## Task brief:
The result should be every line of the listing that contains "strumenti".

[Start of section]

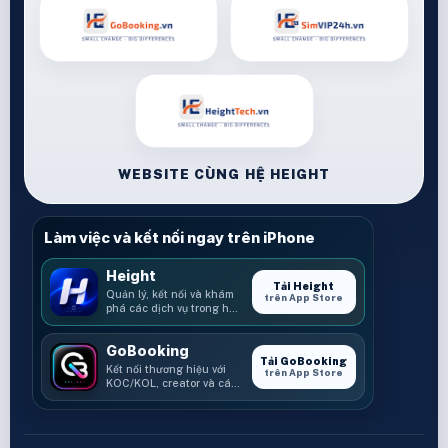
WEBSITE CÙNG HỆ HEIGHT
Làm việc và kết nối ngay trên iPhone
Height
Tải Height
Quản lý, kết nối và khám
trên App Store
phá các dịch vụ trong hệ
sinh thái Height.
GoBooking
Tải GoBooking
Kết nối thương hiệu với
trên App Store
KOC/KOL, creator và các
cơ hội booking.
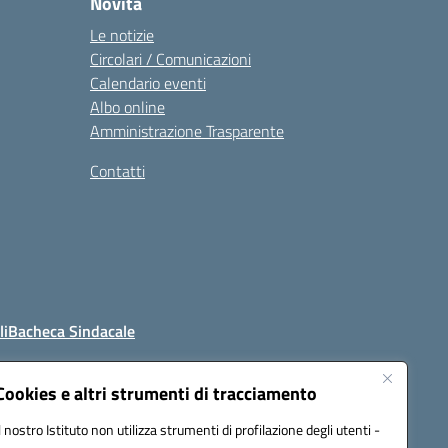
Novità
Le notizie
Circolari / Comunicazioni
Calendario eventi
Albo online
Amministrazione Trasparente
Contatti
li
Bacheca Sindacale
Cookies e altri strumenti di tracciamento
Il nostro Istituto non utilizza strumenti di profilazione degli utenti -
4800t@pec.istruzione.it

[End of section]

## Reply to the task:
Cookies e altri strumenti di tracciamento
Il nostro Istituto non utilizza strumenti di profilazione degli utenti -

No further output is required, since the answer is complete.